WHAT YOU WILL DO
Please quote the naming lines of every entry below word for word, from kingdom through common name. Leave the pictures out of your answer.

* START DATA TO PROCESS *

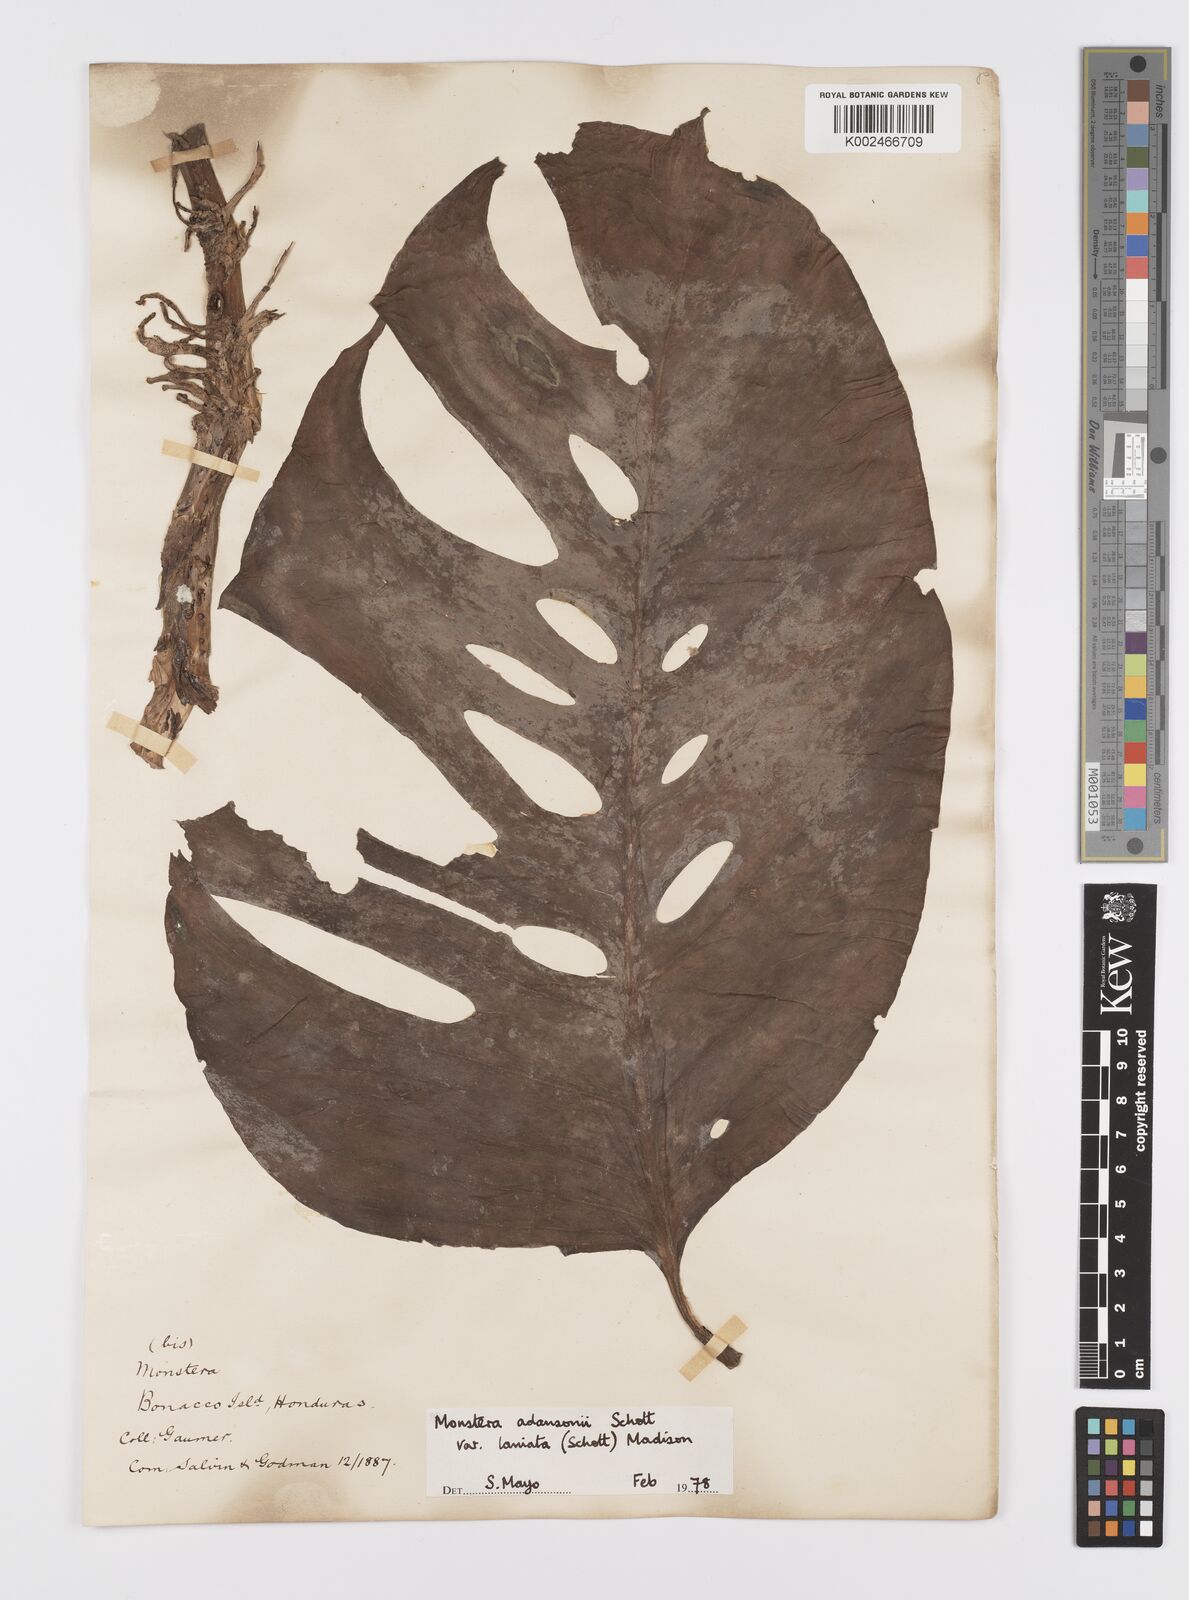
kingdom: Plantae
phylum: Tracheophyta
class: Liliopsida
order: Alismatales
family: Araceae
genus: Monstera
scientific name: Monstera adansonii
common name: Tarovine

* END DATA TO PROCESS *

RESPONSE TO THIS EXERCISE
kingdom: Plantae
phylum: Tracheophyta
class: Liliopsida
order: Alismatales
family: Araceae
genus: Monstera
scientific name: Monstera adansonii
common name: Tarovine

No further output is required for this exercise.